start Material provided
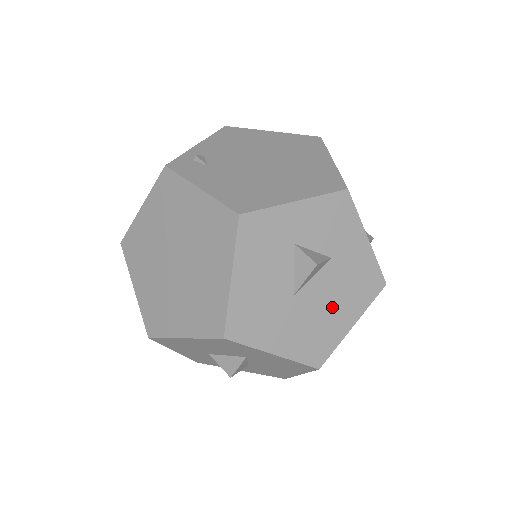
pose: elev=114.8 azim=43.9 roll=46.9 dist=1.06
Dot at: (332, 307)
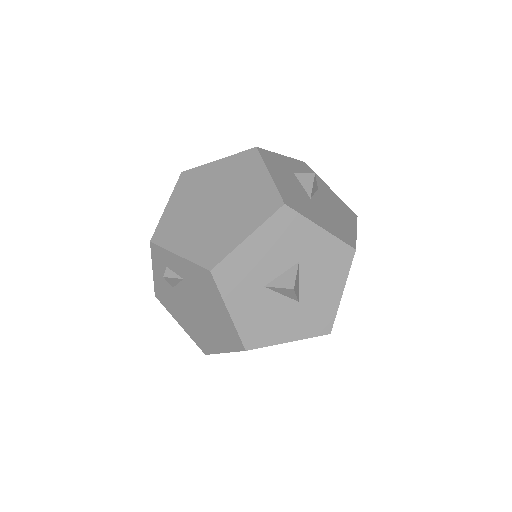
Dot at: (337, 215)
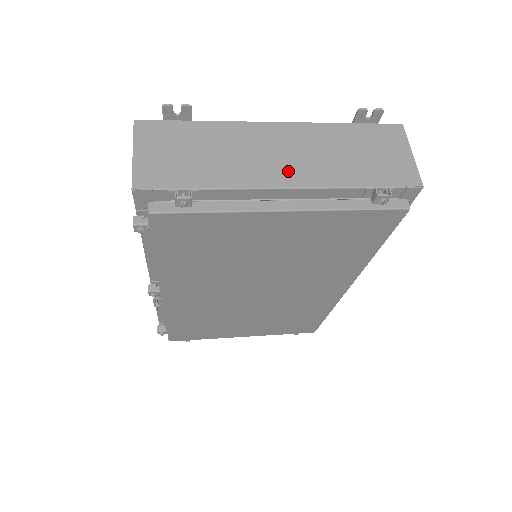
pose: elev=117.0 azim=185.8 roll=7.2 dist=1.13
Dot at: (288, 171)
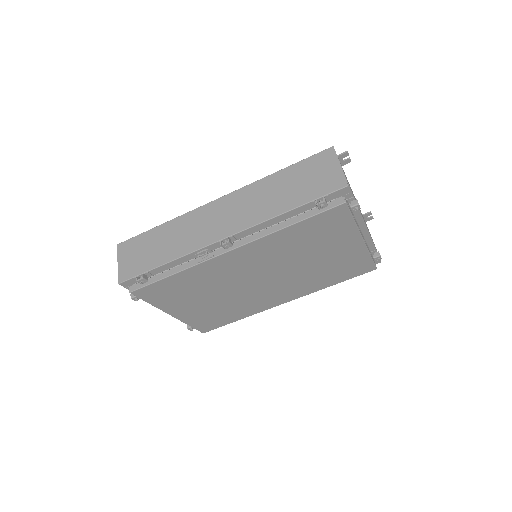
Dot at: occluded
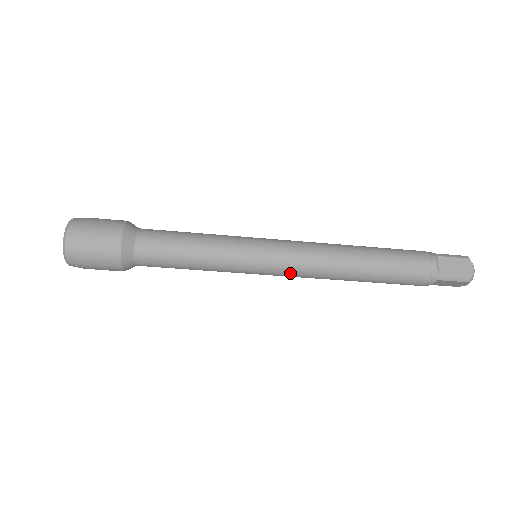
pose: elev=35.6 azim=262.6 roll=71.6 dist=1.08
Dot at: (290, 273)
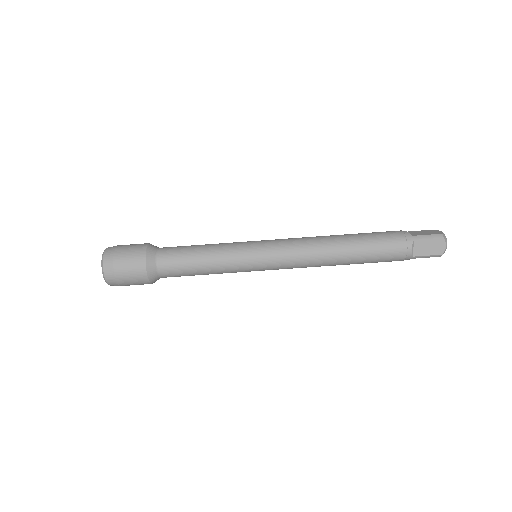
end Material provided
*What is needed*
Copy every line of text from the items above word for word and in order, leaving out the pictures.

*Result*
pose: elev=114.8 azim=43.9 roll=46.9 dist=1.06
Dot at: (332, 307)
Dot at: (337, 215)
pose: elev=117.0 azim=185.8 roll=7.2 dist=1.13
Dot at: (288, 171)
Dot at: occluded
pose: elev=35.6 azim=262.6 roll=71.6 dist=1.08
Dot at: (290, 273)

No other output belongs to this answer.